Statement
Ann Altar is a visual artist and educator. Blurring lines between candor and fiction, she intricately weaves slivers of her personal life into the stories she tells. This sometimes unnerving vulnerability allows the viewer a chance to see themselves reflected in her work and offers something of a rarity these days: a moment of connection. Often called rebellious, her work tackles taboo topics with a tender trace of humor.

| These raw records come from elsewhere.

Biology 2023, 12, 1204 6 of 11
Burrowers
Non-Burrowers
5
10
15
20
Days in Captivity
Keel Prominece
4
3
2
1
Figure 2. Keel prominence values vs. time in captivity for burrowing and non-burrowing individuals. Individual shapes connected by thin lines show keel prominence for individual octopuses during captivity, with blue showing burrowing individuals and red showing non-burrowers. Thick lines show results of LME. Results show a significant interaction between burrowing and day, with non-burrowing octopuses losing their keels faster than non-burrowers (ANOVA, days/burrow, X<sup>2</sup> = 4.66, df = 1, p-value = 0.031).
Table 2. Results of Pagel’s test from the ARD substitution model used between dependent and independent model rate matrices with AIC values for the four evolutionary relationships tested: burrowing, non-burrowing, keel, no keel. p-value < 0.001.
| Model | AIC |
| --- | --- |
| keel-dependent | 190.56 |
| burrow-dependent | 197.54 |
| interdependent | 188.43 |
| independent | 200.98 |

Ann's collage work is often large-scale, made with recycled and repurposed materials — rejecting notions of perfectionism and elitism while embracing a use-what-you-have mentality. She most frequently utilizes cardboard as a canvas but has also worked with window screens, glass door panels, plastic, discarded TVs, wood, and remnants of her own furniture. Unpretentious and hypnotic, her pieces push the boundaries of attention, leaning heavily into maximalism.

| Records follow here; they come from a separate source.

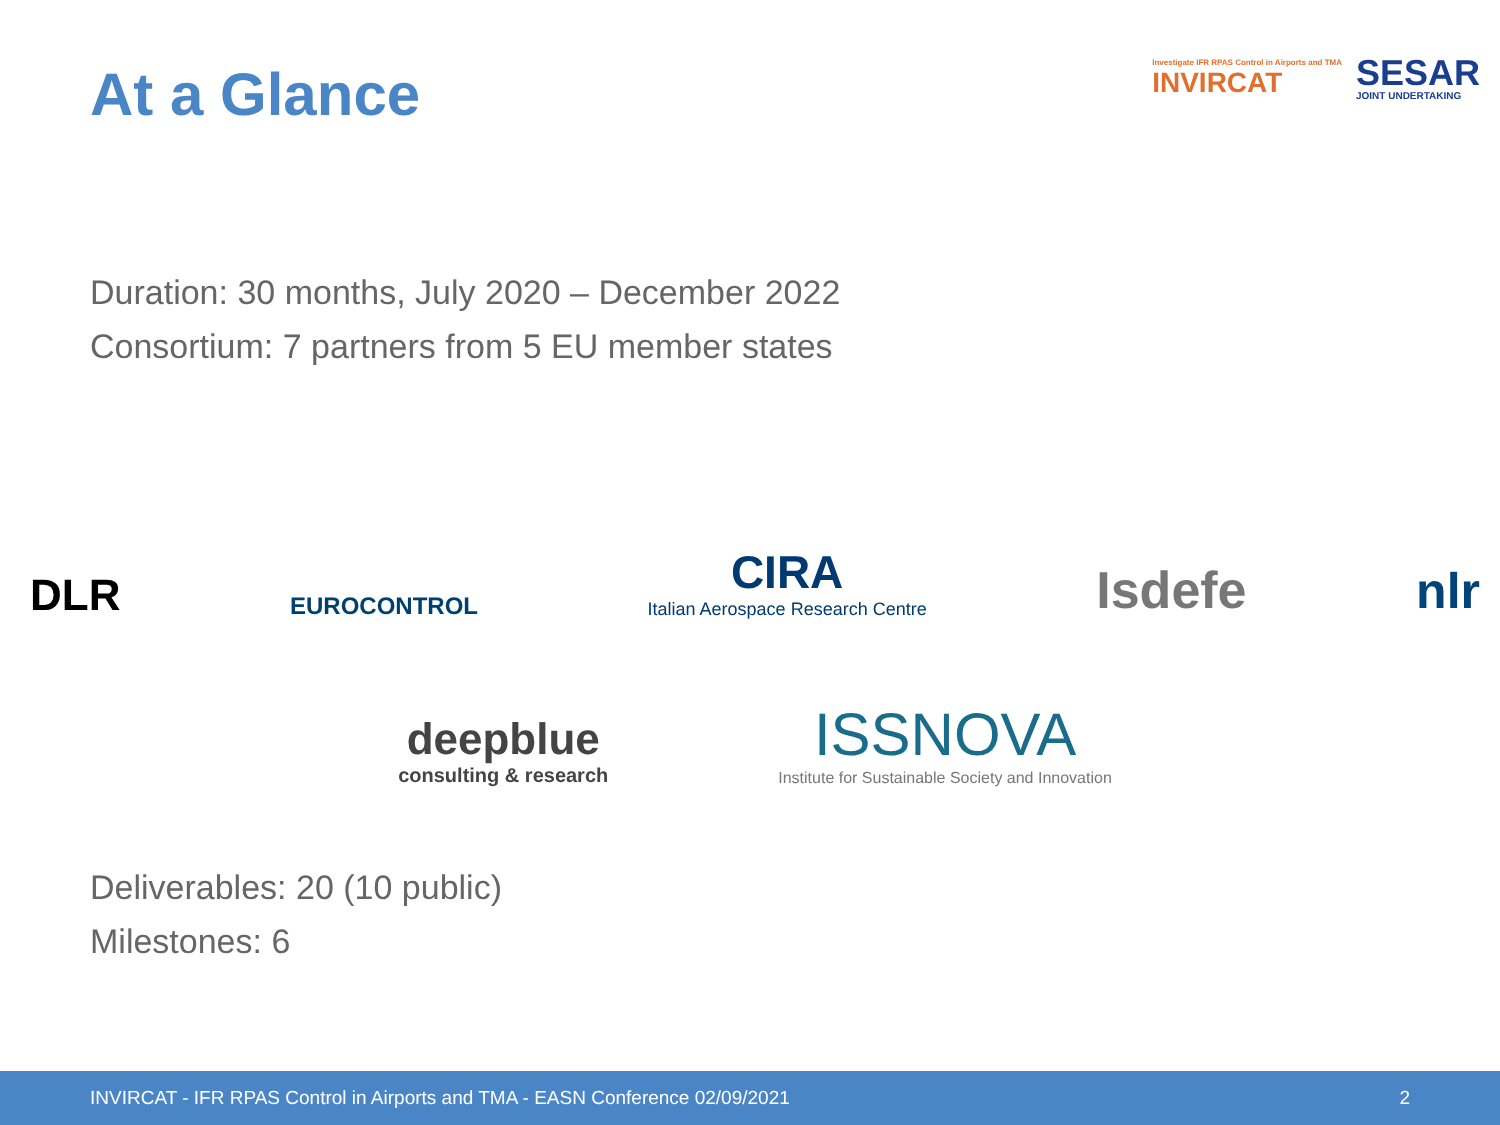At a Glance
Investigate IFR RPAS Control in Airports and TMA
INVIRCAT
SESAR
JOINT UNDERTAKING
Duration: 30 months, July 2020 – December 2022
Consortium: 7 partners from 5 EU member states
DLR
EUROCONTROL
CIRA
Italian Aerospace Research Centre
Isdefe
nlr
deepblue
consulting & research
ISSNOVA
Institute for Sustainable Society and Innovation
Deliverables: 20 (10 public)
Milestones: 6
INVIRCAT - IFR RPAS Control in Airports and TMA - EASN Conference 02/09/2021 2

Ann's self-portraiture destigmatizes nudity, sexuality and menstruation, meeting the viewer with radical simplicity, vulnerability, and unapologetic posture. Ann relies on menstrual blood as a recurring motif, affirming one's life and power while rejecting paternalistic notions of how women should behave. Her series "Eat a Dick" explores identity reclamation, fear and feral power, exacting vengeance upon those who reduce people with uteruses to fetal incubators unworthy of sovereignty.
Ultimately Ann's ethos is a simple one: All living beings deserve respect and autonomy. She fiercely believes that every human deserves access to the arts, and thus, access to joy. Through connection and community, people may heal themselves and uplift one another. Radical change is possible, but only if we come together and demand it.